A Facebook company spokesperson said that many cash giveaways could be in violation of the company’s community guidelines. “This isn’t the kind of experience we want to create on Instagram,” the spokesperson said by email. Additionally, according to Robert Freund, an attorney who offers a legal training course for influencers, many of these cash giveaways could violate state sweepstakes laws.

“There are a lot of state, federal and local laws that regulate the sweepstakes promotional space and there are special considerations when you run promotions online with influencers,” he said.

For instance, these giveaways need clear terms and conditions, and must verify the age and location of participants, something Freund said he hasn’t seen most influencer giveaways do. Influencers should also disclose that they are being paid to promote these giveaways.

“Right now there’s a trend where influencers are making it seem like these cash giveaways are out of the goodness of their heart because of COVID,” said Freund. “But, if they’re getting compensated, they need to disclose that fact when they promote the giveaway and make posts about it. Disclosure in influencer marketing is an area that the FTC is paying a lot more attention to recently and regulators are watching.”

Some influencers, however, aren’t being paid to promote free cash — they’re just giving it away. On April 15, Katie Sturino and three fellow body positive influencers pooled together $6,000 of their own money for a giveaway.

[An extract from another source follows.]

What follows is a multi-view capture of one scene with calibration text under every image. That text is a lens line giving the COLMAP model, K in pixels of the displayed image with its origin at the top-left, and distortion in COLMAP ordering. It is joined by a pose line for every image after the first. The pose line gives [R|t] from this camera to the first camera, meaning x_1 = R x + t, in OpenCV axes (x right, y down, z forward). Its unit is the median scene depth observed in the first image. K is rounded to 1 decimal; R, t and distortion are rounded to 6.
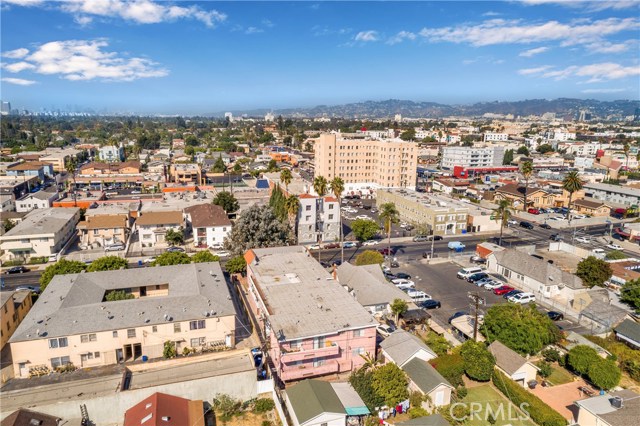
lens RADIAL K [[431.3, 0, 320.0], [0, 431.3, 213.0], [0, 0, 1]] dist [0.000947, 0.002593]
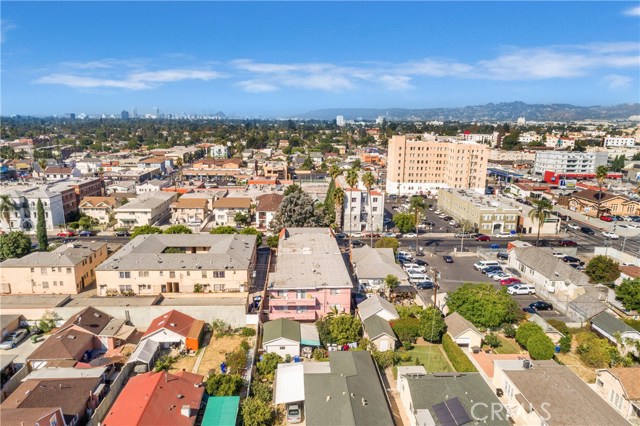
lens RADIAL K [[431.3, 0, 320.0], [0, 431.3, 213.0], [0, 0, 1]] dist [0.000947, 0.002593]
pose [[0.966203, 0.054529, -0.251947, 0.171731], [-0.056308, 0.998413, 0.000149, 0.026908], [0.251556, 0.014043, 0.967741, -0.105552]]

Entrants were encouraged to follow all four influencers, and the winner was selected at random.

Sturino frequently gives away products on her page, but she thought money would be better put to use right now.

“The reception was positive,” said Sturino. “People were excited that we were giving away cash and they were excited to learn about other Instagrammers who have a positive message. What we did didn’t feel shady. It was a really cool positive thing.”